Maybe I need some reassurance...

Specialties NICU

Published

I was wondering if anyone else could share a similar story. I'm about to enter my second year of nursing in a smallish level 3 NICU (26 bed, no surgeries or ECMO). We haven't had a lot of vented patients since i've come off orientation in June but I had the opportunity the last 3 days to take care of a micropreemie (800 gm 25 weeker). i really enjoyed the experience and learned a lot. Two of the three nights I had him, he self-extubated. I'm still trying to understand this. He was positioned prone on a pony both times, ETT tape secure, head was sandbagged to prevent too much movement, etc...sats started dropping, not having any spontaneous breaths on the vent (low tidal volumes)...so I suctioned, called for RT, we put on CO2 detector, no change...listened for BS bilaterally...pretty much was clear he was extubated. Now when you looked at the CXR you can see the ET tube and it's position near the carina (one xray it was a little high and our reintubation was T3), and it's definitely apparent in a tiny baby like this there is not a lot of room between intubated and extubated. I somehow feel responsible for this happening...I was not at the bedside when it happened (I mean I wasn't in there doing cares or anything) but is there anything I could have done to prevent it? Someone told me we have a day charge nurse that considers it "an incident report" when this happens so now i'm questioning myself (*note this was just info told to me by someone else, no incident report was written). Anyone have any advice for me on this?

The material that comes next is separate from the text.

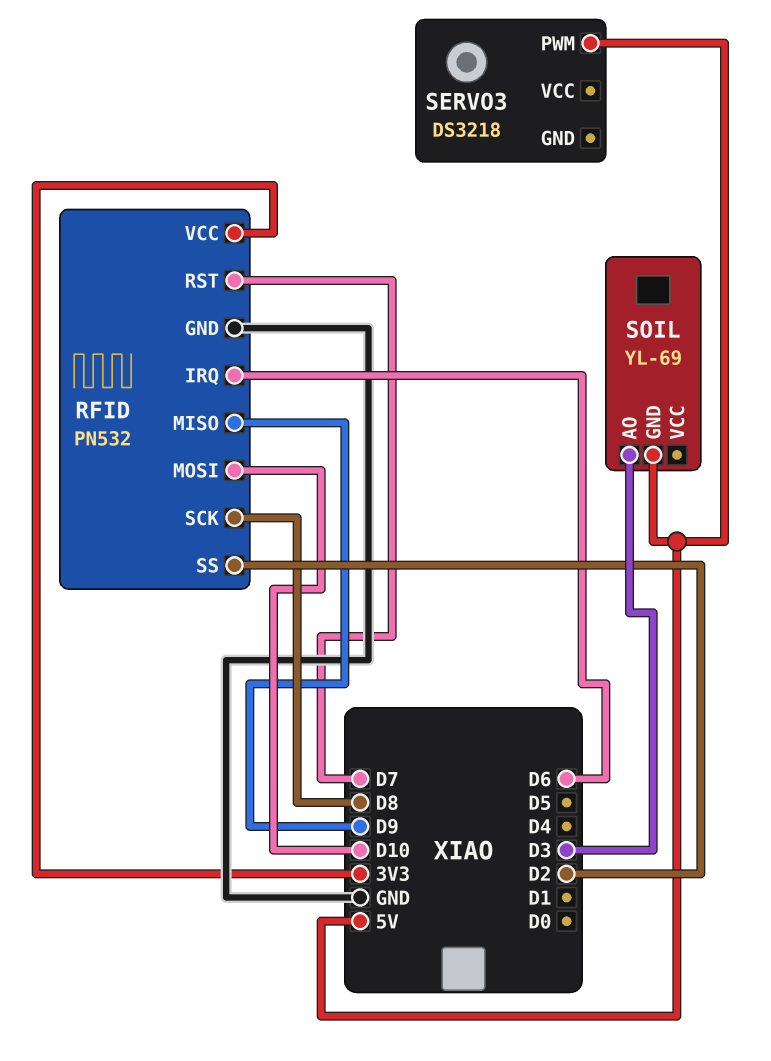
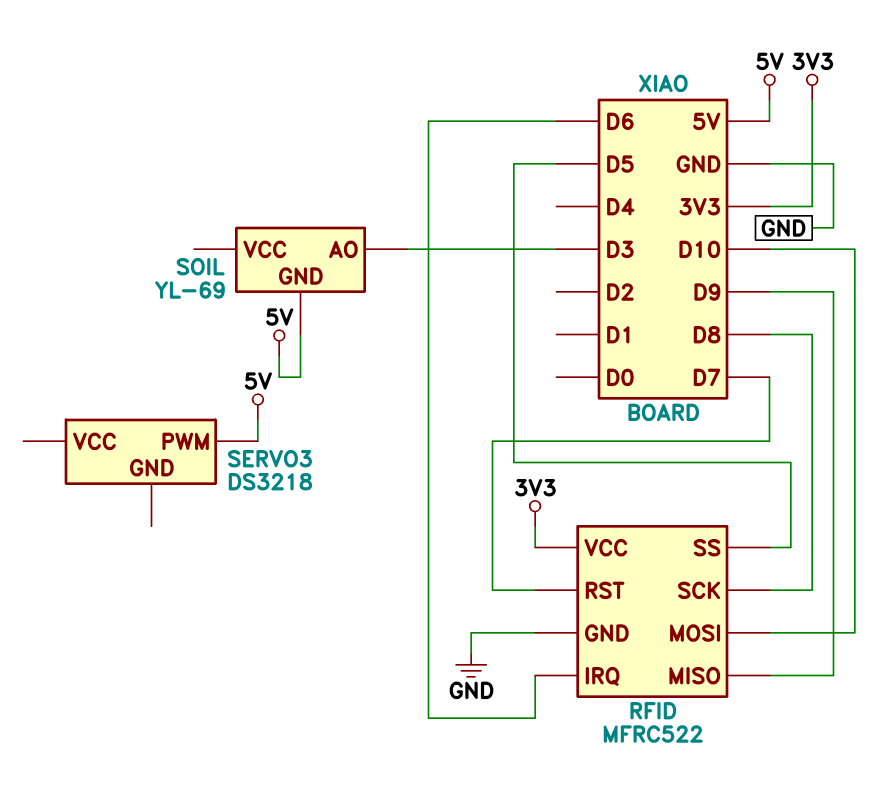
RFID: PN532 -> MFRC522
RFID pin SS: D2 -> D5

Specializes in NICU, PICU, PACU.

We do incident reports on unplanned extubations because there is risk during the reintubation process and to help track for PI projects. It happens...there are some kids that feel the need for a new tube everyday....it is just them.

About that sandbag...we can't do that, one it isn't developmental proper and two, it is considered a restraint and we'd have to do restraint charting on it, so we don't use them.

If we are busy, we don't only have one vent...no more than two. One summer we had 60 kids and 20 some of them were vented...no way could we have staffed with 30 nurses or so.